The diagram below shows a simple microprocessor and CODEC setup. Most CODECs interface to a microprocessor through a synchronous serial interface. A couple of popular interfaces are I2S (developed by Philips http://www.semiconductors.philips.com/acrobat/various/I2SBUS.pdf) and SPI (developed by Motorola). In addition to the audio serial channel, there is often a control serial channel implemented with an I2C or an SPI serial port. This gives the software access to extra features such as bass/treble control, pre-amp control, audio serial data format, and many others.

Diagram 2: MPU/CODEC system

To playback audio, the software continuously writes to the CODEC. To record audio, the software continuously reads from the CODEC. The most important difference between this setup and the raw ADC/DAC setup is that now the software can read and write in bursts. Synchronous serial interfaces usually feature buffered I/O so that the software can read or write 2, 4, 8 or more samples at a time thus giving the software an easier time constraint to work within.

For example, suppose that we have a system where the synchronous serial interface has a 4-position FIFO, and we want to play audio at a sampling rate of 44.1 kSa/s. After we fill the FIFO, we have from 22.7 to 90.7 µs to refill the FIFO with 1 sample to 4 samples, respectively. That's a much easier requirement to meet than having to service a DAC every 22.7 µs exactly.

It's a Tradeoff

The decision to use or not to use a hardware CODEC is still a tradeoff between performance and cost. If you are designing a toy with a sampling rate of 8 kSa/s and cost constraints are paramount, you may not need nor want a CODEC. However, when designing a higher-end system, a hardware CODEC provides many features and benefits that are well worth the price.

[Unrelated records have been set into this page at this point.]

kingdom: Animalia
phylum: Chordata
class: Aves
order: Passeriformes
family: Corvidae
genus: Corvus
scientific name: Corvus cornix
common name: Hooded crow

Base2, Digital Audio, and You

Are you thinking of incorporating digital audio into your next device? Do you need help selecting an audio algorithm or designing a digital audio player or recorder? Base2 Software Design is your source for digital audio expertise. With years of experience in digital audio, embedded systems software, and audio theory and practice, we can help you make your product sound its very best. For more information on what we can do for you, please contact Michael Miu at 510/745-7773 or e-mail him at mailto:mmiu@base2software.com?Subject=Digital%20Audio.

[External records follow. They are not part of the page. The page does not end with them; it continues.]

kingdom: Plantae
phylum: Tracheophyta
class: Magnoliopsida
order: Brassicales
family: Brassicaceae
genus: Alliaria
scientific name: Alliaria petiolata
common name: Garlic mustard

Programmer's Corner - Linear Interpolation

The problem: you've got a waveform sampled at 11.025 kSa/s, but the digital output is set to 44.1 kSa/s. What can you do? One thing you can try is playing each sample 4 times. If you try this, though, you'll find that this sounds terrible. An easy solution is linear interpolation.

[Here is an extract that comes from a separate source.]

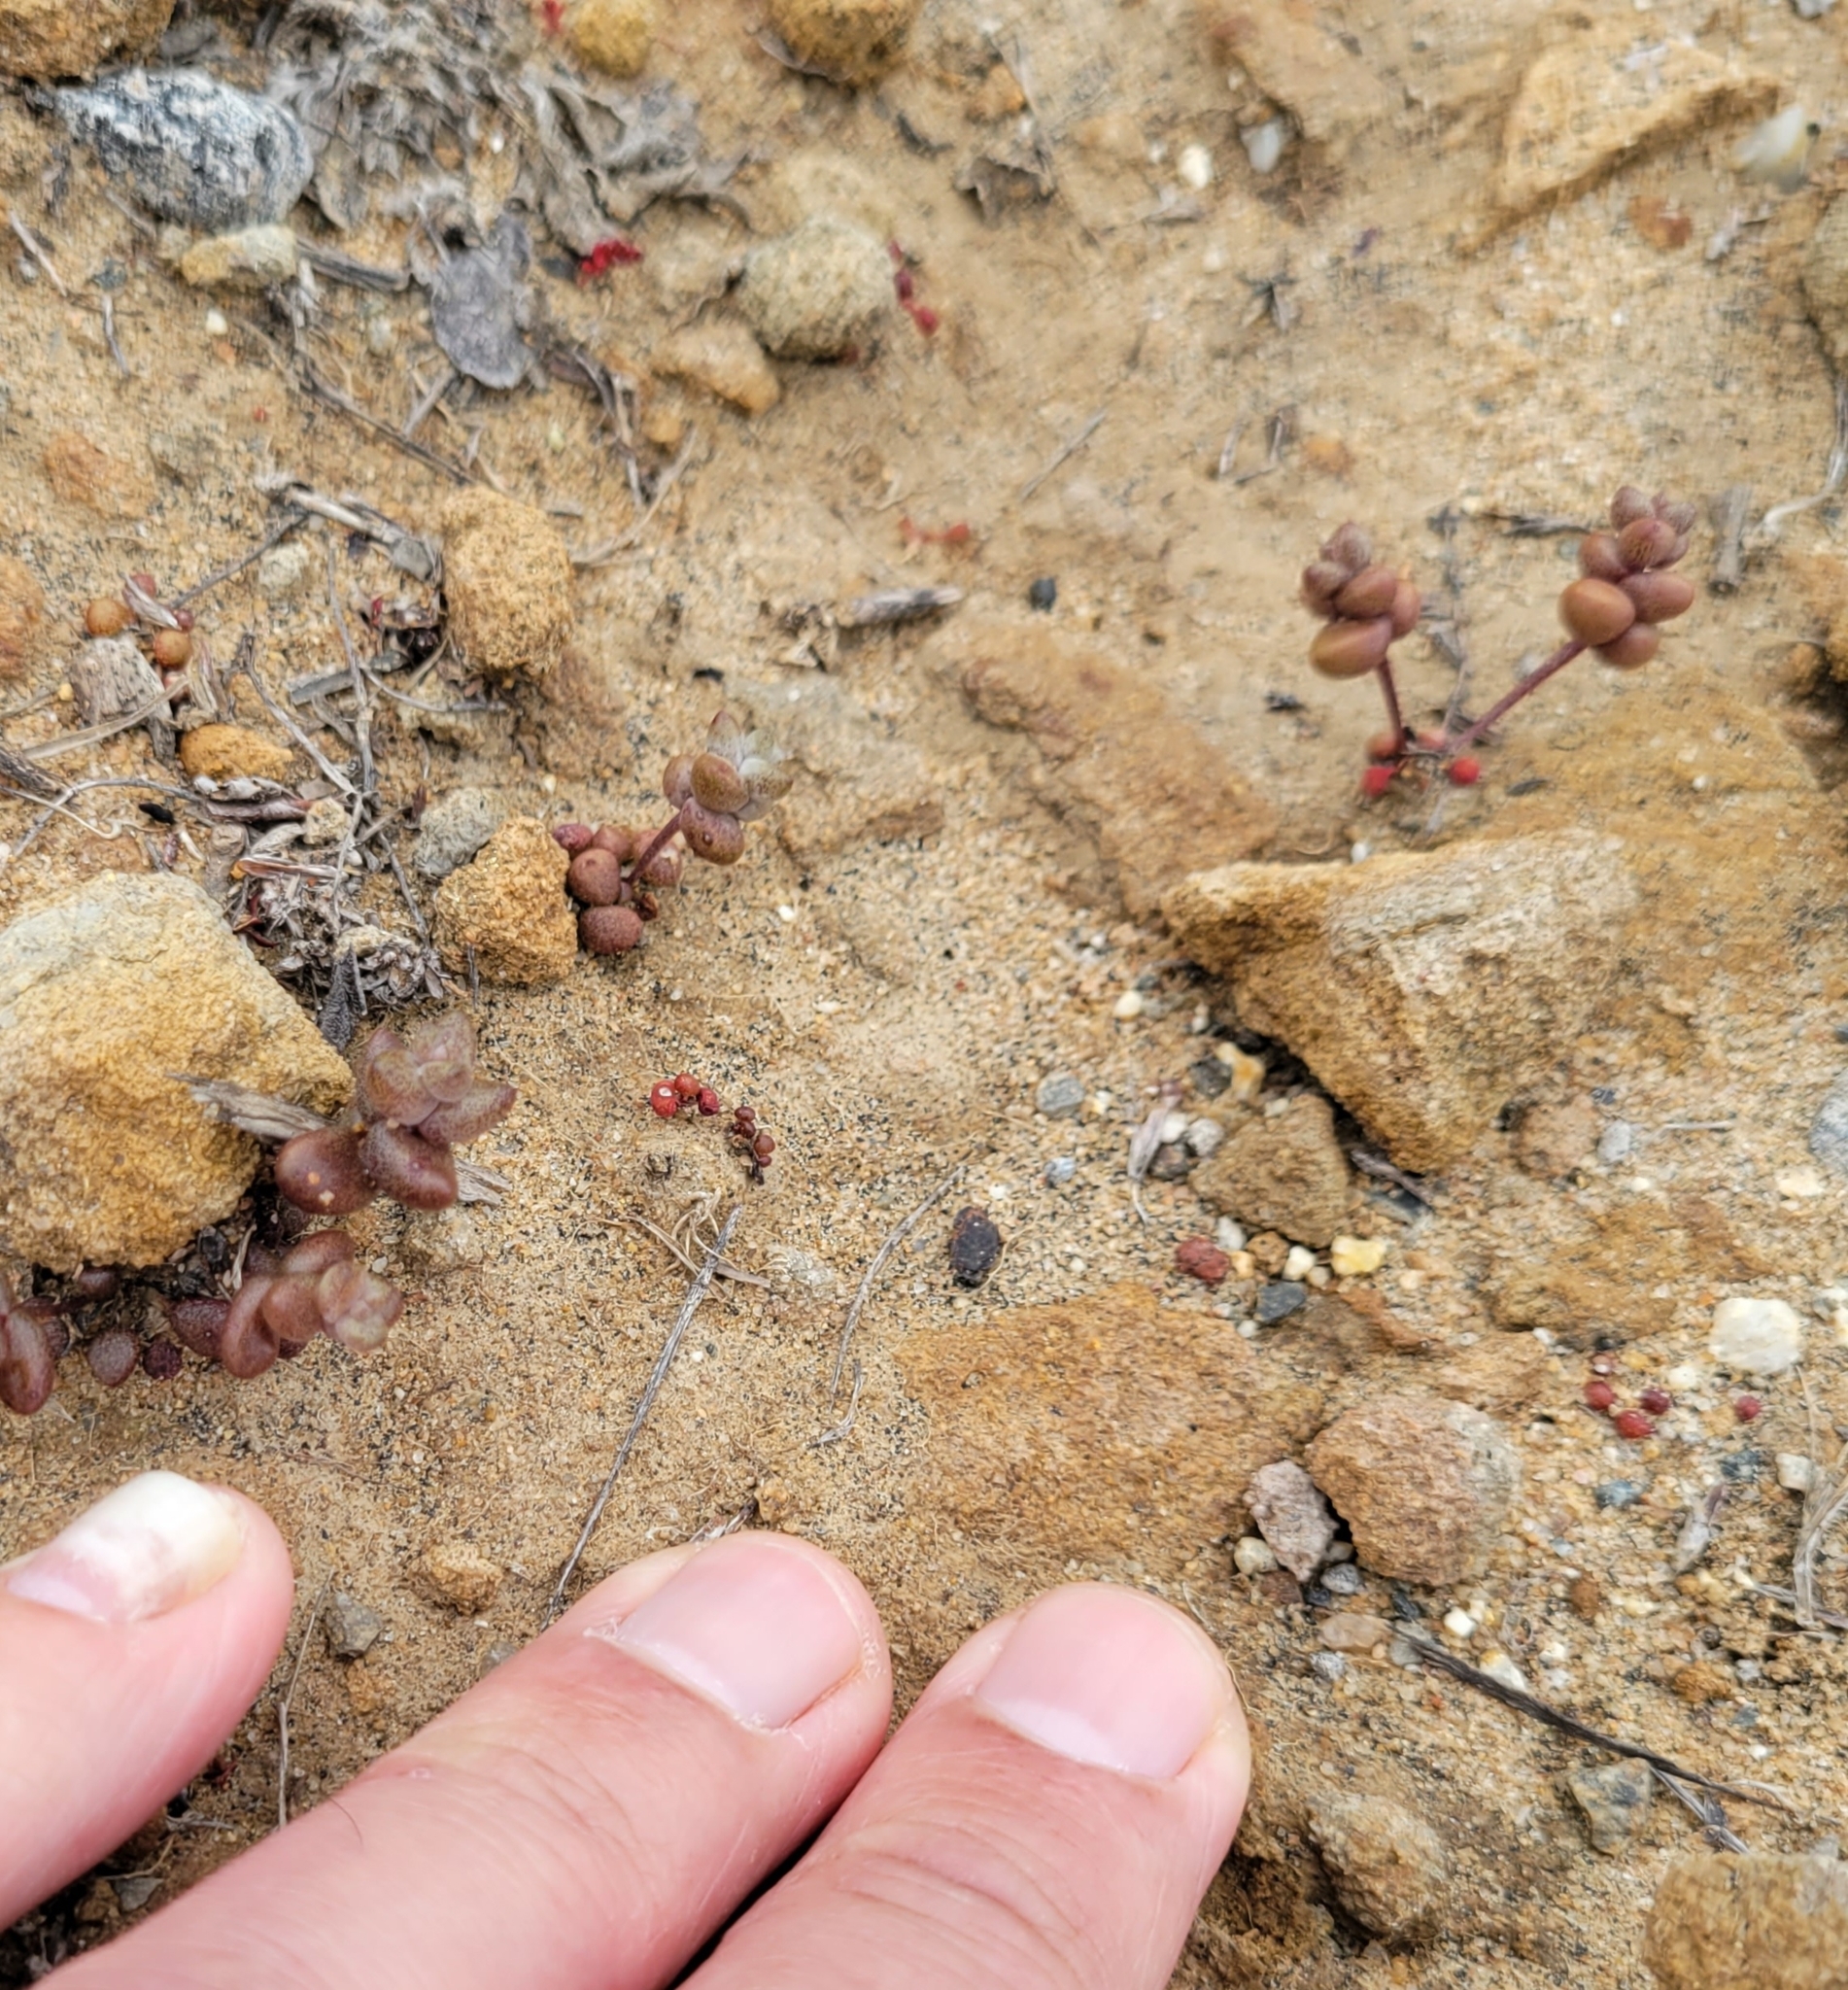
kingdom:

Interpolation is filling in the blanks between the known data points. There are many techniques, but linear interpolation is the easiest. It assumes that the relationship between each contiguous point is linear. In the case of our example, the following code would do the trick.

    Name:   unsigned int Interpolate11to44( short * outBuf, short * inBuf,
            int numSamples );
         This routine interpolates a buffer of 11.025 kSa/s audio to a
         buffer of 44.1 kSa/s audio or indeed any sampling conversion where
         you need a 4:1 ratio. It works with 16-bit sample sizes.
         short * outBuf  -   The 44.1 kHz output buffer. Must be
                             4X bigger than inBuf.
         short * inBuf   -   The 11.025 kHz input buffer.
         int  numSamples -   The number of samples to interpolate.
         unsigned int    -    The number of samples in outBuf.
short prevSample = 0;
unsigned int
Interpolate11to44( short * outBuf, short * inBuf, int numSamples )
    long i, j;
    for ( i = 0; i < numSamples; i++ ) {
        for ( j = 0; j < 4; j++ )
            outBuf[i*4 + j] = prevSample + ((long) inBuf[i] - (long) prevSample) *
                              j / 4;

        prevSample = inBuf[i];
    return numSamples * 4; 

The global prevSample should be initialized once per session. The routine Interpolate11to44() can then be called multiple times in succession to interpolate a long piece of audio.